Le mandat n'est pas seulement un grand film par son histoire, l'un des premiers en Afrique par un africain dans une langue africaine. Rien que pour cela, il mérite notre intérêt. Mais il l'est aussi par son propos et le regard critique et bienveillant qu'il porte sur son pays, à l'époque tout juste indépendant et encore en train de se chercher. En réalité, le film garde toute son actualité aujourd'hui. Peu de choses en changer à mon sens dans le rapport des Sénégalais à leur administration. Pas de jugement de valeur. L'ancien colonisateur a une indéniable part de responsabilité et la mise en scène d'un homme complètement perdu dans son propre pays en est la preuve éclatante, à commencer parce qu'il parle une langue dans laquelle il ne peut faire aucune démarche.

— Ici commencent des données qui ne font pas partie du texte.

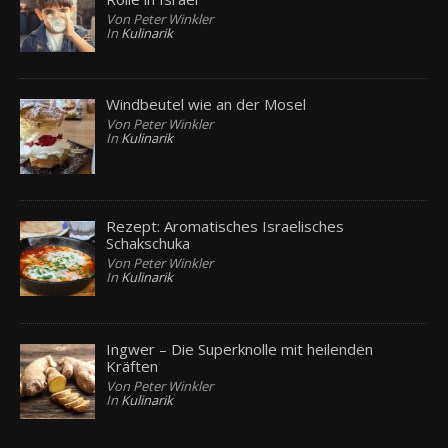
Von Peter Winkler
In
Kulinarik
Windbeutel wie an der Mosel
Von Peter Winkler
In
Kulinarik
Rezept: Aromatisches Israelisches
Schakschuka
Von Peter Winkler
In
Kulinarik
Ingwer – Die Superknolle mit heilenden
Kräften
Von Peter Winkler
In
Kulinarik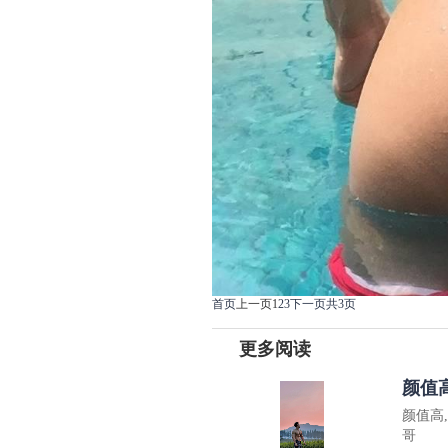
首页
上一页
1
2
3
下一页
共3页
更多阅读
颜值
颜值高
哥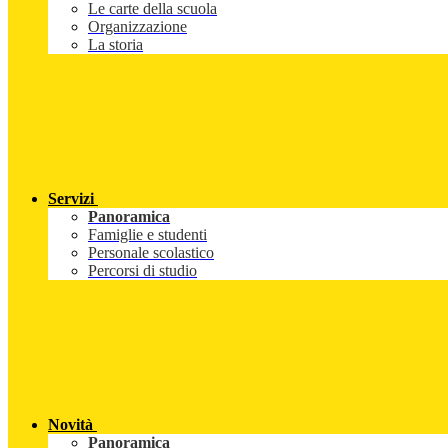
Le carte della scuola
Organizzazione
La storia
Servizi
Panoramica
Famiglie e studenti
Personale scolastico
Percorsi di studio
Novità
Panoramica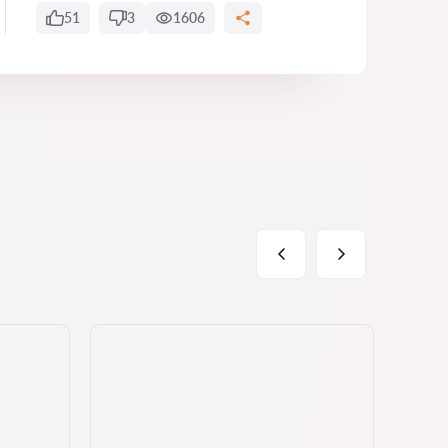
51
3
1606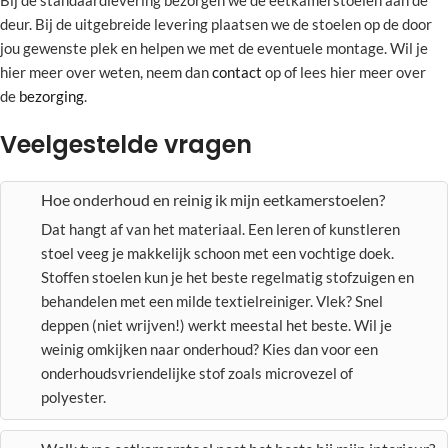
Bij de standaardlevering bezorgen we de eetkamerstoelen aan de
deur. Bij de uitgebreide levering plaatsen we de stoelen op de door
jou gewenste plek en helpen we met de eventuele montage. Wil je
hier meer over weten, neem dan
contact
op of lees hier meer over
de
bezorging
.
Veelgestelde vragen
Hoe onderhoud en reinig ik mijn eetkamerstoelen?
Dat hangt af van het materiaal. Een leren of kunstleren
stoel veeg je makkelijk schoon met een vochtige doek.
Stoffen stoelen kun je het beste regelmatig stofzuigen en
behandelen met een milde textielreiniger. Vlek? Snel
deppen (niet wrijven!) werkt meestal het beste. Wil je
weinig omkijken naar onderhoud? Kies dan voor een
onderhoudsvriendelijke stof zoals microvezel of
polyester.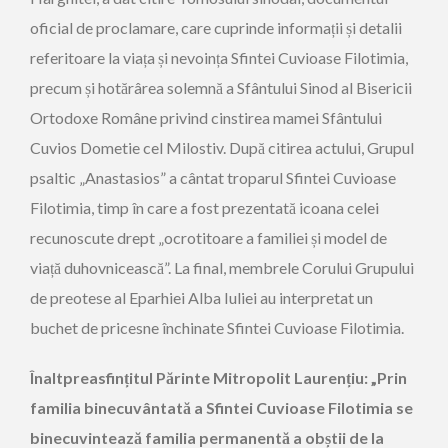
oficial de proclamare, care cuprinde informații și detalii
referitoare la viața și nevoința Sfintei Cuvioase Filotimia,
precum și hotărârea solemnă a Sfântului Sinod al Bisericii
Ortodoxe Române privind cinstirea mamei Sfântului
Cuvios Dometie cel Milostiv. După citirea actului, Grupul
psaltic „Anastasios” a cântat troparul Sfintei Cuvioase
Filotimia, timp în care a fost prezentată icoana celei
recunoscute drept „ocrotitoare a familiei și model de
viață duhovnicească”. La final, membrele Corului Grupului
de preotese al Eparhiei Alba Iuliei au interpretat un
buchet de pricesne închinate Sfintei Cuvioase Filotimia.
Înaltpreasfințitul Părinte Mitropolit Laurențiu: „Prin
familia binecuvântată a Sfintei Cuvioase Filotimia se
binecuvintează familia permanentă a obștii de la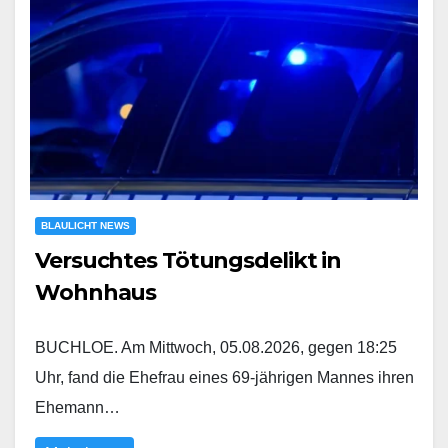
BLAULICHT NEWS
Versuchtes Tötungsdelikt in
Wohnhaus
BUCHLOE. Am Mittwoch, 05.08.2026, gegen 18:25
Uhr, fand die Ehefrau eines 69-jährigen Mannes ihren
Ehemann…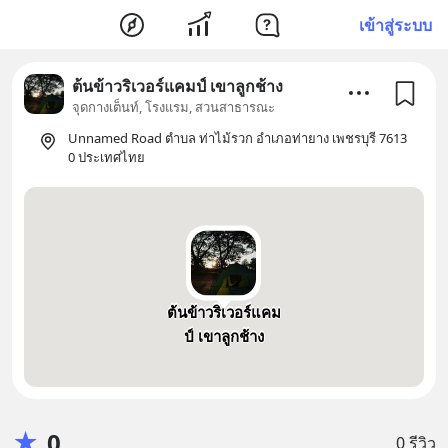
เข้าสู่ระบบ
ต้นข้าวริเวอร์แคมป์ เขาลูกช้าง
จุดกางเต็นท์, โรงแรม, สวนสาธารณะ
Unnamed Road ตำบล ท่าไม้รวก อำเภอท่ายาง เพชรบุรี 7613
0 ประเทศไทย
ต้นข้าวริเวอร์แคม
ป์ เขาลูกช้าง
★
0
0 รีวิว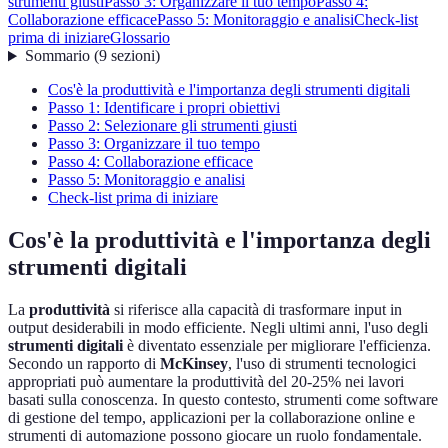
strumenti giusti
Passo 3: Organizzare il tuo tempo
Passo 4:
Collaborazione efficace
Passo 5: Monitoraggio e analisi
Check-list
prima di iniziare
Glossario
Sommario
(
9
sezioni
)
Cos'è la produttività e l'importanza degli strumenti digitali
Passo 1: Identificare i propri obiettivi
Passo 2: Selezionare gli strumenti giusti
Passo 3: Organizzare il tuo tempo
Passo 4: Collaborazione efficace
Passo 5: Monitoraggio e analisi
Check-list prima di iniziare
Cos'è la produttività e l'importanza degli
strumenti digitali
La
produttività
si riferisce alla capacità di trasformare input in
output desiderabili in modo efficiente. Negli ultimi anni, l'uso degli
strumenti digitali
è diventato essenziale per migliorare l'efficienza.
Secondo un rapporto di
McKinsey
, l'uso di strumenti tecnologici
appropriati può aumentare la produttività del 20-25% nei lavori
basati sulla conoscenza. In questo contesto, strumenti come software
di gestione del tempo, applicazioni per la collaborazione online e
strumenti di automazione possono giocare un ruolo fondamentale.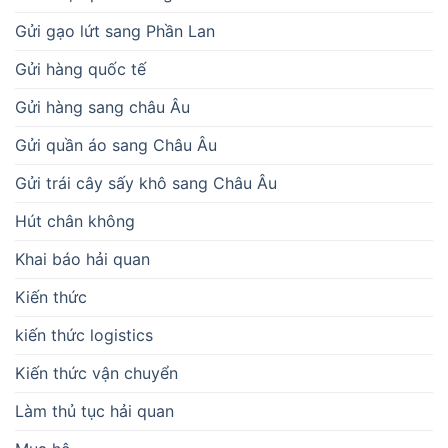
Gửi gạo lứt sang Phần Lan
Gửi hàng quốc tế
Gửi hàng sang châu Âu
Gửi quần áo sang Châu Âu
Gửi trái cây sấy khô sang Châu Âu
Hút chân không
Khai báo hải quan
Kiến thức
kiến thức logistics
Kiến thức vận chuyển
Làm thủ tục hải quan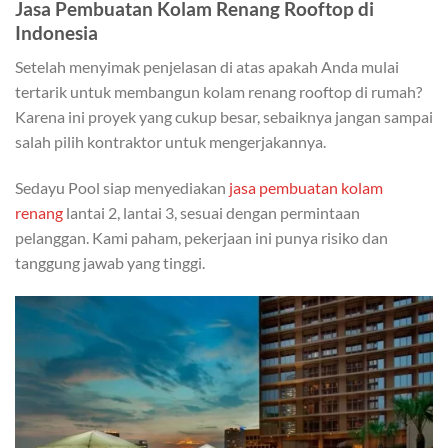
Jasa Pembuatan Kolam Renang Rooftop
di
Indonesia
Setelah menyimak penjelasan di atas apakah Anda mulai
tertarik untuk membangun kolam renang rooftop di rumah?
Karena ini proyek yang cukup besar, sebaiknya jangan sampai
salah pilih kontraktor untuk mengerjakannya.
Sedayu Pool siap menyediakan
jasa pembuatan kolam
renang
lantai 2, lantai 3, sesuai dengan permintaan
pelanggan. Kami paham, pekerjaan ini punya risiko dan
tanggung jawab yang tinggi.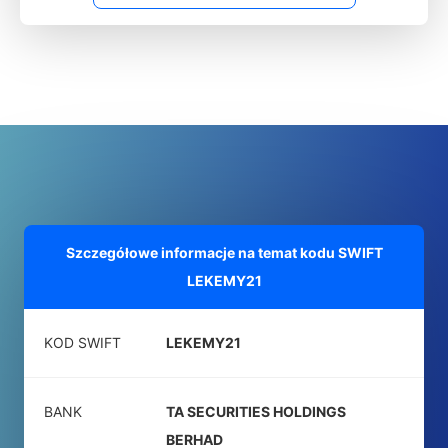
Szczegółowe informacje na temat kodu SWIFT
LEKEMY21
KOD SWIFT
LEKEMY21
BANK
TA SECURITIES HOLDINGS
BERHAD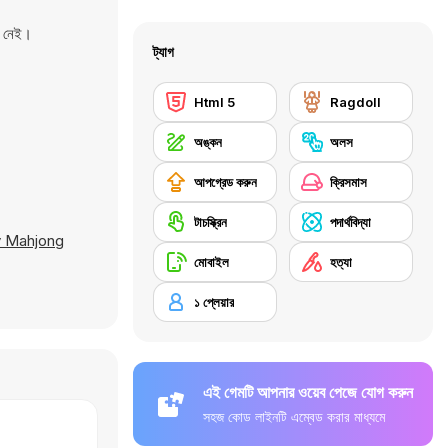
ন নেই।
ট্যাগ
Html 5
Ragdoll
অঙ্কন
অলস
আপগ্রেড করুন
ক্রিসমাস
টাচস্ক্রিন
পদার্থবিদ্যা
 Mahjong
মোবাইল
হত্যা
১ প্লেয়ার
এই গেমটি আপনার ওয়েব পেজে যোগ করুন
সহজ কোড লাইনটি এম্বেড করার মাধ্যমে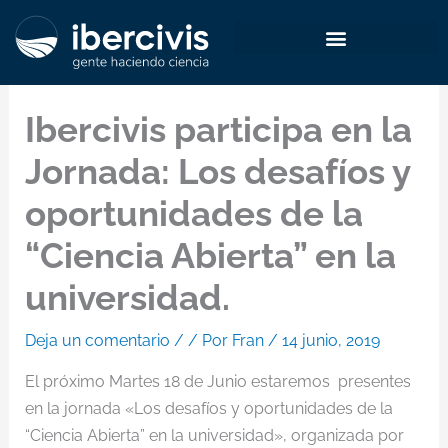
Ir
al
contenido
Ibercivis participa en la
Jornada: Los desafíos y
oportunidades de la
“Ciencia Abierta” en la
universidad.
Deja un comentario
/
/ Por
Fran
/
14 junio, 2019
El próximo Martes 18 de Junio estaremos presentes
en la jornada «Los desafíos y oportunidades de la
“Ciencia Abierta” en la universidad», organizada por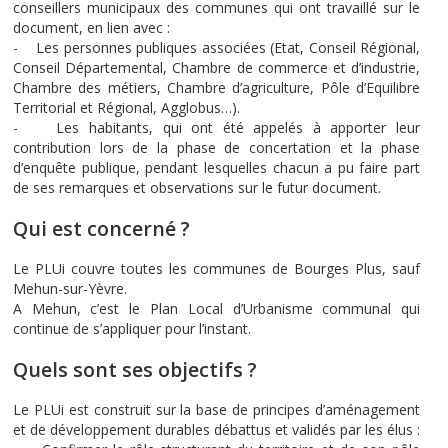
conseillers municipaux des communes qui ont travaillé sur le
document, en lien avec :
- Les personnes publiques associées (Etat, Conseil Régional,
Conseil Départemental, Chambre de commerce et d’industrie,
Chambre des métiers, Chambre d’agriculture, Pôle d’Equilibre
Territorial et Régional, Agglobus…).
- Les habitants, qui ont été appelés à apporter leur
contribution lors de la phase de concertation et la phase
d’enquête publique, pendant lesquelles chacun a pu faire part
de ses remarques et observations sur le futur document.
Qui est concerné ?
Le PLUi couvre toutes les communes de Bourges Plus, sauf
Mehun-sur-Yèvre.
A Mehun, c’est le Plan Local d’Urbanisme communal qui
continue de s’appliquer pour l’instant.
Quels sont ses objectifs ?
Le PLUi est construit sur la base de principes d’aménagement
et de développement durables débattus et validés par les élus :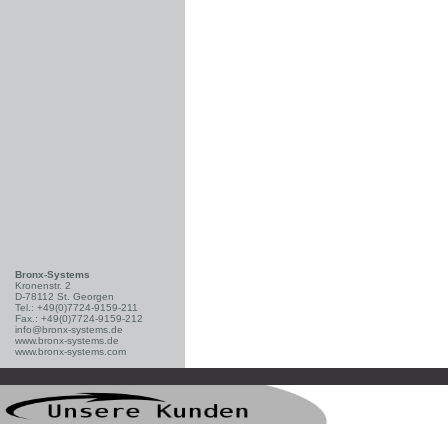
Bronx-Systems
Kronenstr. 2
D-78112 St. Georgen
Tel.: +49(0)7724-9159-211
Fax.: +49(0)7724-9159-212
info@bronx-systems.de
www.bronx-systems.de
www.bronx-systems.com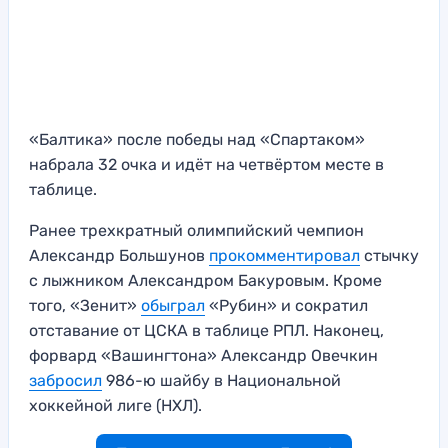
«Балтика» после победы над «Спартаком»
набрала 32 очка и идёт на четвёртом месте в
таблице.
Ранее трехкратный олимпийский чемпион
Александр Большунов
прокомментировал
стычку
с лыжником Александром Бакуровым. Кроме
того, «Зенит»
обыграл
«Рубин» и сократил
отставание от ЦСКА в таблице РПЛ. Наконец,
форвард «Вашингтона» Александр Овечкин
забросил
986-ю шайбу в Национальной
хоккейной лиге (НХЛ).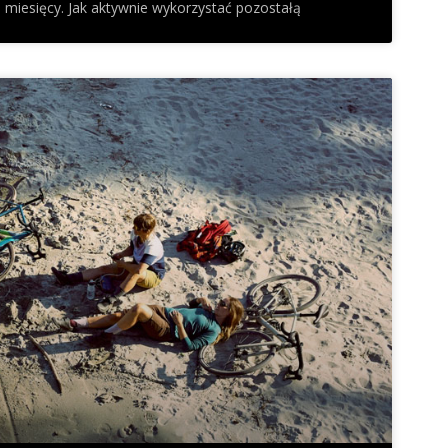
 miesięcy. Jak aktywnie wykorzystać pozostałą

Au delà de la découverte d'un pays, de ses ruelles, de ses scènes de la vie quotidienne, de personnages qui n'avaient jusqu'alors quasiment jamais été filmées, de son administration, le film tient beaucoup au scénario. En racontant l'histoire d'un homme qui reçoit un mandat pour retirer de l'argent, Sembène place son homme d'une soixantaine d'années, croyant fidèle et intégré dans la société, dans un monde kafkaïen qui le dépasse complètement. Et pour cause, il n'a pas de papier d'identité et récupérer son argent devient une quête existentielle, qui ira jusqu'à lui faire perdre la foi en l'humanité. Le film est tout à la fois comique, cruel et attendrissant. Le personnage principal gagne notre sympathie par sa bonhomie, son rapport aux autres, et la déchéance qui le menace et contre laquelle il ne peut lutter. Bien sûr, il a sa part de responsabilité, mais pas éduqué, il est dépassé, contrairement à tous les roublards qui tournent autour de lui et ne souhaitent qu'une chose, lui soutirer de l'argent. Il se retrouve isolé, pris au piège par la société, son entourage et l'Etat lointain et inaccessible. Le sort s'acharne, on en sort sonné pour lui.
Le film vaut aussi pour ses vues des rues de Dakar, le parfum d'une époque, la vie quotidienne montrée avec beaucoup d'acuité, le portrait qu'il donne du peuple Dakarois, si rarement porté à l'écran.